Few are synonomous with love songs to the extent Luther Vandross is. His music, more than decade after his demise, remains a penicillin for the lows and woes of love. Despite Luther’s clear penchant for singing of love unrequited, his music remains homogenized in the “love making” category. He sang about “love” but he did not sing about “romance”nearly as much as his legacy is packaged.
A prolific songwriter, Luther revealed to us a man who struggled with isolation, rejection, and uncertainty. His attention to detail in his lyrics did not make listeners feel that they were listening to a novella. Instead, he helped people to find the words that they struggled to articulate from their innermost thoughts.
In his 1983 song “Make Me a Believer,” he expresses his skepticism in such a tender way. He crooned,
“Superman can fly high way up in the sky/’Cause we believe he can/So what we choose to believe can always work out fine/It’s all in the mind/So think of a place and imagine a time/And let’s go be lovers.”
Luther spoke of preparing the vessel for love. So often the idea and sensation of love deceive us. Luther explained in the song that the mind must be prepared to receive. Just the same, sometimes doubt can impede the ability to receive love, as seen in these lines:
“I know the way to persuade me over to your side/And I am sure you can/So if you get me to believe/It all will work out fine/’Cause you’ll blow my mind.” The song shows a constant battle we experience as lovers, which is trying to manage reasonable expectations and never fully letting go of our wildest dreams of love.
A change of perception can help us to realize just how much we can limit ourselves. In his 1985 song, “Other Side of the World,” he sings of someone he had known for “quite some time” and the discovery that the person was actually tailor-made to the love he needed. Luther sang,
“There’s so many stories of love/All with the wonders of love/And so very sad I would be/’Cause none belonged to me/Could be it’s all for the voice/So I finally let it rest/Sad but I thought that maybe/Love wasn’t meant for me…”
Often times as people, we become so engulfed in the love stories we have seen or heard that we forget to appreciate that our own love story will be unlike anyone else’s. As Luther makes this revelation as the song progresses, you can sense the emotional relief he received from realizing the beauty in his own journey to love.

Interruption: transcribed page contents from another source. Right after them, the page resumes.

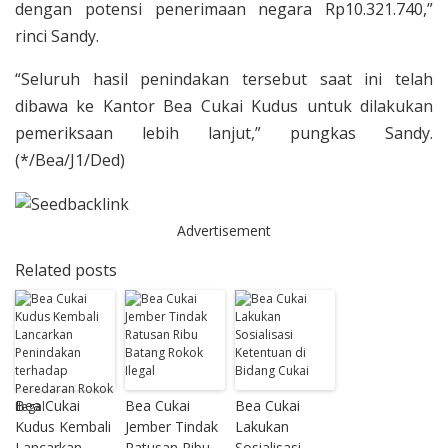
dengan potensi penerimaan negara Rp10.321.740,”
rinci Sandy.
“Seluruh hasil penindakan tersebut saat ini telah
dibawa ke Kantor Bea Cukai Kudus untuk dilakukan
pemeriksaan lebih lanjut,” pungkas Sandy.
(*/Bea/J1/Ded)
Advertisement
Related posts
Bea Cukai
Bea Cukai
Bea Cukai
Kudus Kembali
Jember Tindak
Lakukan
Lancarkan
Ratusan Ribu
Sosialisasi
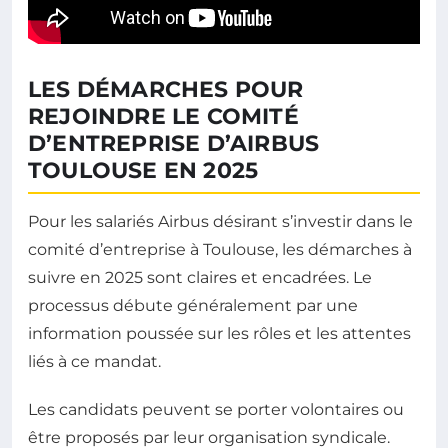
LES DÉMARCHES POUR
REJOINDRE LE COMITÉ
D’ENTREPRISE D’AIRBUS
TOULOUSE EN 2025
Pour les salariés Airbus désirant s’investir dans le
comité d’entreprise à Toulouse, les démarches à
suivre en 2025 sont claires et encadrées. Le
processus débute généralement par une
information poussée sur les rôles et les attentes
liés à ce mandat.
Les candidats peuvent se porter volontaires ou
être proposés par leur organisation syndicale.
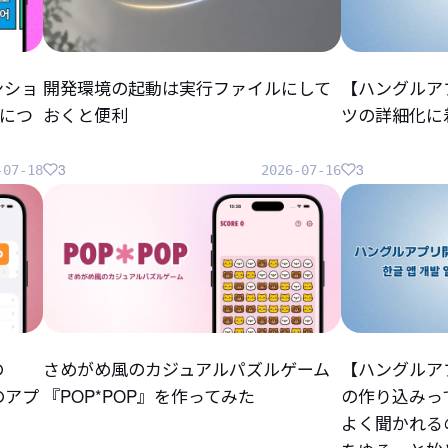
ンショ
開発環境の起動は実行ファイルにして
【ハングルア
につ
おくと便利
ツの詳細化に
3
3
-07-18
2026-07-16
の
さめがめ風のカジュアルパズルゲーム
【ハングルア
らのアプ
『POP*POP』を作ってみた
の作り込みっ
よく聞かれる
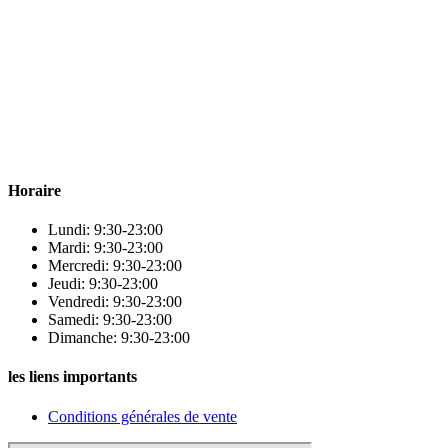
Para & beauty Tétouan votre destination pour la santé et le bien-être
! Nous sommes fiers d’offrir une vaste sélection de produits de
qualité pour répondre à tous vos besoins en matière de santé et de
beauté.
Horaire
Lundi: 9:30-23:00
Mardi: 9:30-23:00
Mercredi: 9:30-23:00
Jeudi: 9:30-23:00
Vendredi: 9:30-23:00
Samedi: 9:30-23:00
Dimanche: 9:30-23:00
les liens importants
Conditions générales de vente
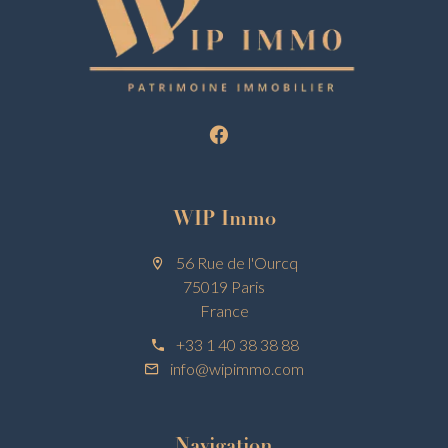
WIP Immo
56 Rue de l'Ourcq
75019 Paris
France
+33 1 40 38 38 88
info@wipimmo.com
Navigation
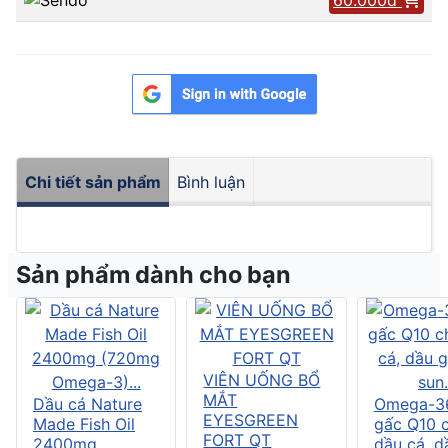
Chi tiết sản phẩm
Bình luận
Sản phẩm dành cho bạn
VIÊN UỐNG BỔ
MẮT
Dầu cá Nature
Omega-3
EYESGREEN
Made Fish Oil
gấc Q10 
FORT QT
2400mg
dầu cá, d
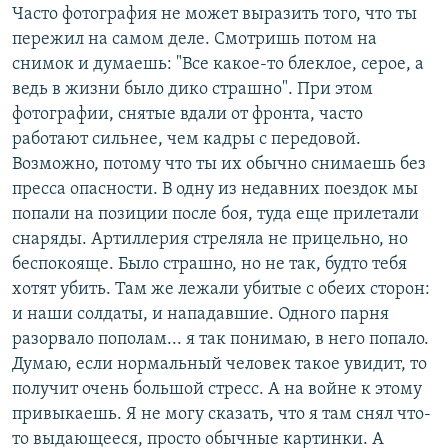
Часто фотография не может выразить того, что ты
пережил на самом деле. Смотришь потом на
снимок и думаешь: "Все какое-то блеклое, серое, а
ведь в жизни было дико страшно". При этом
фотографии, снятые вдали от фронта, часто
работают сильнее, чем кадры с передовой.
Возможно, потому что ты их обычно снимаешь без
пресса опасности. В одну из недавних поездок мы
попали на позиции после боя, туда еще прилетали
снаряды. Артиллерия стреляла не прицельно, но
беспокояще. Было страшно, но не так, будто тебя
хотят убить. Там же лежали убитые с обеих сторон:
и наши солдаты, и нападавшие. Одного парня
разорвало пополам... я так понимаю, в него попало.
Думаю, если нормальный человек такое увидит, то
получит очень большой стресс. А на войне к этому
привыкаешь. Я не могу сказать, что я там снял что-
то выдающееся, просто обычные картинки. А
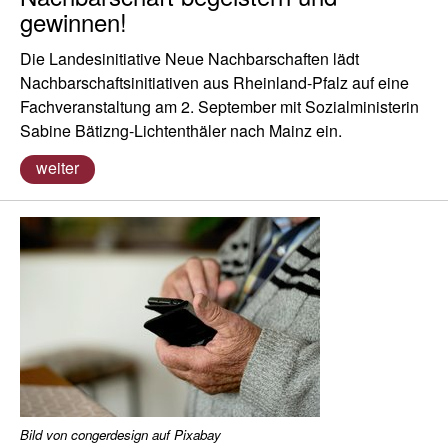
gewinnen!
Die Landesinitiative Neue Nachbarschaften lädt
Nachbarschaftsinitiativen aus Rheinland-Pfalz auf eine
Fachveranstaltung am 2. September mit Sozialministerin
Sabine Bätizng-Lichtenthäler nach Mainz ein.
weiter
Bild von congerdesign auf Pixabay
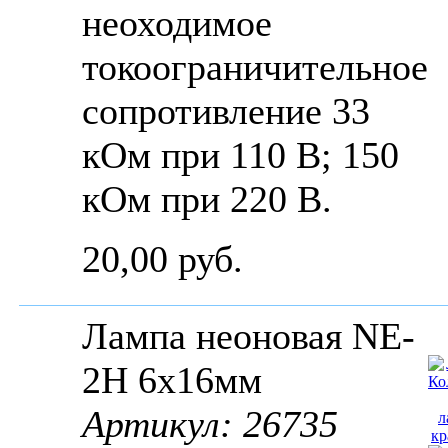
неоходимое
токоограничительное
сопротивление 33
кОм при 110 В; 150
кОм при 220 В.
20,00 руб.
Лампа неоновая NE-
2H 6x16мм
Артикул: 26735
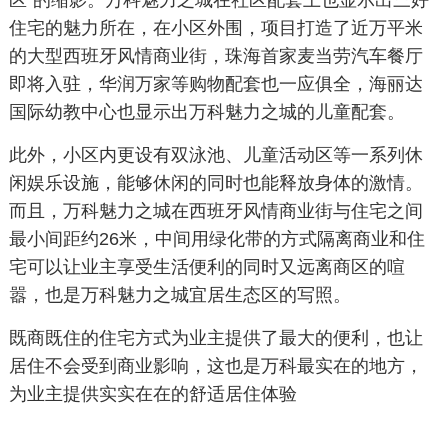
区”的缩影。万科魅力之城在社区配套上也显示出三好
住宅的魅力所在，在小区外围，项目打造了近万平米
的大型西班牙风情商业街，珠海首家麦当劳汽车餐厅
即将入驻，华润万家等购物配套也一应俱全，海丽达
国际幼教中心也显示出万科魅力之城的儿童配套。
此外，小区内更设有双泳池、儿童活动区等一系列休
闲娱乐设施，能够休闲的同时也能释放身体的激情。
而且，万科魅力之城在西班牙风情商业街与住宅之间
最小间距约26米，中间用绿化带的方式隔离商业和住
宅可以让业主享受生活便利的同时又远离商区的喧
嚣，也是万科魅力之城宜居生态区的写照。
既商既住的住宅方式为业主提供了最大的便利，也让
居住不会受到商业影响，这也是万科最实在的地方，
为业主提供实实在在的舒适居住体验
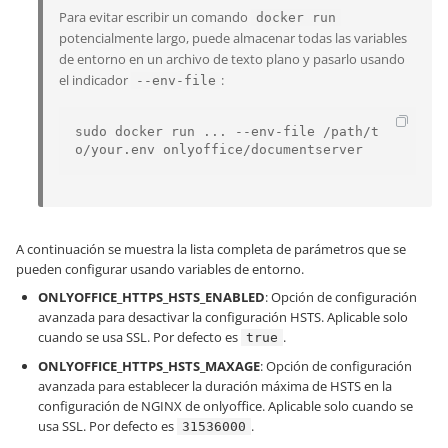
Para evitar escribir un comando
docker run
potencialmente largo, puede almacenar todas las variables
de entorno en un archivo de texto plano y pasarlo usando
el indicador
:
--env-file
sudo docker run ... --env-file /path/t
o/your.env onlyoffice/documentserver
A continuación se muestra la lista completa de parámetros que se
pueden configurar usando variables de entorno.
ONLYOFFICE_HTTPS_HSTS_ENABLED
: Opción de configuración
avanzada para desactivar la configuración HSTS. Aplicable solo
cuando se usa SSL. Por defecto es
.
true
ONLYOFFICE_HTTPS_HSTS_MAXAGE
: Opción de configuración
avanzada para establecer la duración máxima de HSTS en la
configuración de NGINX de onlyoffice. Aplicable solo cuando se
usa SSL. Por defecto es
.
31536000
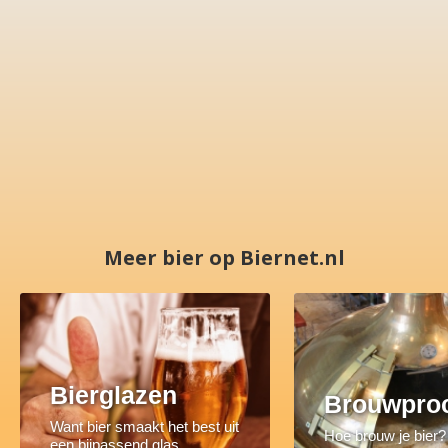
Meer bier op Biernet.nl
Bierglazen
Brouwpro
Want bier smaakt het best uit
Hoe brouw je bier?
een bijpassend glas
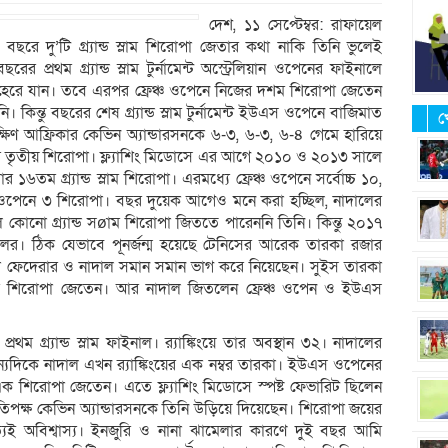
দেশ, ১১ সেপ্টেম্বর: রাফায়েল
রে দু’টি গ্র্যান্ড স্লাম শিরোপা জেতার কথা নাকি তিনি ভুলেই
 প্রথম গ্র্যান্ড স্লাম টুর্নামেন্ট অস্ট্রেলিয়ান ওপেনের ফাইনালে
 হেরে যান। তবে এরপর ফ্রেঞ্চ ওপেনে নিজের দশম শিরোপা জেতেন
িন্তু বছরের শেষ গ্র্যান্ড স্লাম টুর্নামেন্ট ইউএস ওপেনে বাজিমাত
খ
িণ আফ্রিকার কেভিন অ্যান্ডারসনকে ৬-৩, ৬-৩, ৬-৪ গেমে হারিয়ে
তৃতীয় শিরোপা। ফ্ল্যাশিং মিডোসে এর আগে ২০১০ ও ২০১৩ সালে
ম গ্র্যান্ড স্লাম শিরোপা। এরমধ্যে ফ্রেঞ্চ ওপেনে সর্বোচ্চ ১০,
 ওপেনে ৩ শিরোপা। বছর দুয়েক আগেও মনে করা হচ্ছিল, নাদালের
কোনো গ্র্যান্ড সøাম শিরোপা জিততে পারেননি তিনি। কিন্তু ২০১৭
লের। ঠিক যেভাবে পূনর্জন্ম হয়েছে টেনিসের আরেক তারকা রজার
োপা ফেদেরার ও নাদাল সমান সমান ভাগ করে নিয়েছেন। সুইস তারকা
নের শিরোপা জেতেন। আর নাদাল জিতলেন ফ্রেঞ্চ ওপেন ও ইউএস
রথম গ্র্যান্ড স্লাম ফাইনাল। র‌্যাঙ্কিংয়ে তার অবস্থান ৩২। নাদালের
্যদিকে নাদাল এখন র‌্যাঙ্কিংয়ের এক নম্বর তারকা। ইউএস ওপেনের
 এক শিরোপা জেতেন। এতে ফ্ল্যাশিং মিডোসে স্পষ্ট ফেভারিট ছিলেন
রতিপক্ষ কেভিন অ্যান্ডারসনকে তিনি উড়িয়ে দিয়েছেন। শিরোপা জয়ের
ই অবিশ্বাস্য। ইনজুরি ও নানা ঝামেলার কারণে দুই বছর আমি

“So crazy how things can change your life/Now that love is you, everything is right/And loneliness is the other side/Of the world…”
Our minds limit us far more than our locale.
The willingness to remain still was often a topic in Luther’s music. “Wait for Love,” released in 1986, reflects someone who had dealt with enough bruises from love that he could recognize a healthy love when it actually came his way. He sang,
“When you take the chance on love you see/It’s not a waste of time if you truly believe/The impossible can be/So hold on tight if you think you’re right/’Cause nothing hurts as bad as when you see.You gave up too easily.”
In the vast majority of Luther’s songs, he offered some sort of resolution to the long suffering of love. While he might not have obtained the object of his affection, he at the very least gained a greater sense of self. In those tunes where his desires were matched, he had matured into a person who could enjoy the lushness of love.
The intention of this piece is not to put a veil of sadness over Luther’s legacy. Instead, we as people should celebrate the ability to be our most vulnerable selves, knowing the importance examining ourselves, and not being comfortable with settling.
Luther left us with many more standards that would take years to encapsulate. In addition to the gift of being able to write his thoughts, he had an unparalleled ability to reinterpret the works of others. Below is a list of songs he sang that are worth a further observation:
- “Better Love” (1983)–a call for his lover to weigh the risk-reward of running off with a new love
- “Promise Me” (1983)–after reflecting about time away from his love, the distance has reignited his passion to make the relationship work. The piano chords are seductive and lure you in.
- “Creepin'” (1985)–the joys and frustration of falling for someone who does not even realize how sprung you are. A great listen when battling insomnia because of its repetition.
- “Any One Who Had a Heart” (1986)–a Dionne Warwick cover, Luther credited seeing her perform this tune live during his teenage years as the revelation that he should pursue a music career. It’s a heart-wrenching portrayal of being exploited in love.
- “I Can Make It Better” (1996)–by the late 1990s Luther had a period where he infused the blues into more of his work. This song is a battle cry to someone who has yet to discover self-worth.
- “I’m Only Human” (1998)–Luther did a bit of reverse psychology in this jazz-blues collaboration with Cassandra Wilson. Rather than questioning himself about love, he was able to convince his subject to do the same.